Stored data entries:
──────────
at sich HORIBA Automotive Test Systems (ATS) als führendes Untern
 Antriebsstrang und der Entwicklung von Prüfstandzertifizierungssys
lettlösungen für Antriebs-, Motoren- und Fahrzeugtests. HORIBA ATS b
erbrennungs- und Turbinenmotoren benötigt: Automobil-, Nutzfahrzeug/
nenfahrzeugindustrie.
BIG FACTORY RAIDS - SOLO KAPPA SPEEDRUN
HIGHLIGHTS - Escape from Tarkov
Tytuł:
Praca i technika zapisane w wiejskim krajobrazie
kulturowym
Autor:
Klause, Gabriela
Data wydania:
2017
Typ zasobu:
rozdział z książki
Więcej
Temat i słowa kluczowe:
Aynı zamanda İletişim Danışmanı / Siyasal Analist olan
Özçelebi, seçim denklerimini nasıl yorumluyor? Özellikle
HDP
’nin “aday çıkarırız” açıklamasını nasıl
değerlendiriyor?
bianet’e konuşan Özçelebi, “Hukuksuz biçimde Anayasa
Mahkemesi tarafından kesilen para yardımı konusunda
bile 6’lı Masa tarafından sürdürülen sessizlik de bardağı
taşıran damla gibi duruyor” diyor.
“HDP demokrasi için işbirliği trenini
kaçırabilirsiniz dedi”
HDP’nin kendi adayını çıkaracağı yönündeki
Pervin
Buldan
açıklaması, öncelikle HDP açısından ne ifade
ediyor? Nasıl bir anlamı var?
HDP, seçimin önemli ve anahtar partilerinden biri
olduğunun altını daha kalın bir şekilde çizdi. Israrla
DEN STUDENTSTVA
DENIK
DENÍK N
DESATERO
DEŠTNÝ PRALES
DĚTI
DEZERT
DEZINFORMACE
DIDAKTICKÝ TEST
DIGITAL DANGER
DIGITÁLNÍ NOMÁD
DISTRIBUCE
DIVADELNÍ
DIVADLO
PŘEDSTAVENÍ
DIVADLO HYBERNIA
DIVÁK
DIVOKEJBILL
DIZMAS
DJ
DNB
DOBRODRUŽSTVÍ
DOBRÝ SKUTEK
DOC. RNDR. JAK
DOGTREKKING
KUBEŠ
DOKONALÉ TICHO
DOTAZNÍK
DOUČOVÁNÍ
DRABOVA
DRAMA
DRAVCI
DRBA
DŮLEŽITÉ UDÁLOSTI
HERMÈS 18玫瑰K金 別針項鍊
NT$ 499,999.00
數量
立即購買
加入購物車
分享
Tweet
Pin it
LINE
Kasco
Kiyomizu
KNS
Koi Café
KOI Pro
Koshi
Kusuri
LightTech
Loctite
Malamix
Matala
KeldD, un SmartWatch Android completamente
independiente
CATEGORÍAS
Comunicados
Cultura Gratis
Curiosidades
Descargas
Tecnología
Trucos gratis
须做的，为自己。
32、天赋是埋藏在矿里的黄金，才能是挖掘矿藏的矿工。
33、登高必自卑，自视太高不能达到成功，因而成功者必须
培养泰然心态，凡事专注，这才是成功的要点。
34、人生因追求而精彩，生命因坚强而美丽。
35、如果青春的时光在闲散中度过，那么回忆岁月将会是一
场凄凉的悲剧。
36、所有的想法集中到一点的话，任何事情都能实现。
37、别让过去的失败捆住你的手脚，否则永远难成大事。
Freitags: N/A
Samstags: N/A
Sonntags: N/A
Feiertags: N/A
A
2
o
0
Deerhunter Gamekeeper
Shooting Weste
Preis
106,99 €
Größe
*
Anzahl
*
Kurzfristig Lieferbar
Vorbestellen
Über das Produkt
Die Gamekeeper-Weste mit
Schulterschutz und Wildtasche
──────────
**Requirement:** Please write out every line of the data above, character for character.

**Reply:**
at sich HORIBA Automotive Test Systems (ATS) als führendes Untern
 Antriebsstrang und der Entwicklung von Prüfstandzertifizierungssys
lettlösungen für Antriebs-, Motoren- und Fahrzeugtests. HORIBA ATS b
erbrennungs- und Turbinenmotoren benötigt: Automobil-, Nutzfahrzeug/
nenfahrzeugindustrie.
BIG FACTORY RAIDS - SOLO KAPPA SPEEDRUN
HIGHLIGHTS - Escape from Tarkov
Tytuł:
Praca i technika zapisane w wiejskim krajobrazie
kulturowym
Autor:
Klause, Gabriela
Data wydania:
2017
Typ zasobu:
rozdział z książki
Więcej
Temat i słowa kluczowe:
Aynı zamanda İletişim Danışmanı / Siyasal Analist olan
Özçelebi, seçim denklerimini nasıl yorumluyor? Özellikle
HDP
’nin “aday çıkarırız” açıklamasını nasıl
değerlendiriyor?
bianet’e konuşan Özçelebi, “Hukuksuz biçimde Anayasa
Mahkemesi tarafından kesilen para yardımı konusunda
bile 6’lı Masa tarafından sürdürülen sessizlik de bardağı
taşıran damla gibi duruyor” diyor.
“HDP demokrasi için işbirliği trenini
kaçırabilirsiniz dedi”
HDP’nin kendi adayını çıkaracağı yönündeki
Pervin
Buldan
açıklaması, öncelikle HDP açısından ne ifade
ediyor? Nasıl bir anlamı var?
HDP, seçimin önemli ve anahtar partilerinden biri
olduğunun altını daha kalın bir şekilde çizdi. Israrla
DEN STUDENTSTVA
DENIK
DENÍK N
DESATERO
DEŠTNÝ PRALES
DĚTI
DEZERT
DEZINFORMACE
DIDAKTICKÝ TEST
DIGITAL DANGER
DIGITÁLNÍ NOMÁD
DISTRIBUCE
DIVADELNÍ
DIVADLO
PŘEDSTAVENÍ
DIVADLO HYBERNIA
DIVÁK
DIVOKEJBILL
DIZMAS
DJ
DNB
DOBRODRUŽSTVÍ
DOBRÝ SKUTEK
DOC. RNDR. JAK
DOGTREKKING
KUBEŠ
DOKONALÉ TICHO
DOTAZNÍK
DOUČOVÁNÍ
DRABOVA
DRAMA
DRAVCI
DRBA
DŮLEŽITÉ UDÁLOSTI
HERMÈS 18玫瑰K金 別針項鍊
NT$ 499,999.00
數量
立即購買
加入購物車
分享
Tweet
Pin it
LINE
Kasco
Kiyomizu
KNS
Koi Café
KOI Pro
Koshi
Kusuri
LightTech
Loctite
Malamix
Matala
KeldD, un SmartWatch Android completamente
independiente
CATEGORÍAS
Comunicados
Cultura Gratis
Curiosidades
Descargas
Tecnología
Trucos gratis
须做的，为自己。
32、天赋是埋藏在矿里的黄金，才能是挖掘矿藏的矿工。
33、登高必自卑，自视太高不能达到成功，因而成功者必须
培养泰然心态，凡事专注，这才是成功的要点。
34、人生因追求而精彩，生命因坚强而美丽。
35、如果青春的时光在闲散中度过，那么回忆岁月将会是一
场凄凉的悲剧。
36、所有的想法集中到一点的话，任何事情都能实现。
37、别让过去的失败捆住你的手脚，否则永远难成大事。
Freitags: N/A
Samstags: N/A
Sonntags: N/A
Feiertags: N/A
A
2
o
0
Deerhunter Gamekeeper
Shooting Weste
Preis
106,99 €
Größe
*
Anzahl
*
Kurzfristig Lieferbar
Vorbestellen
Über das Produkt
Die Gamekeeper-Weste mit
Schulterschutz und Wildtasche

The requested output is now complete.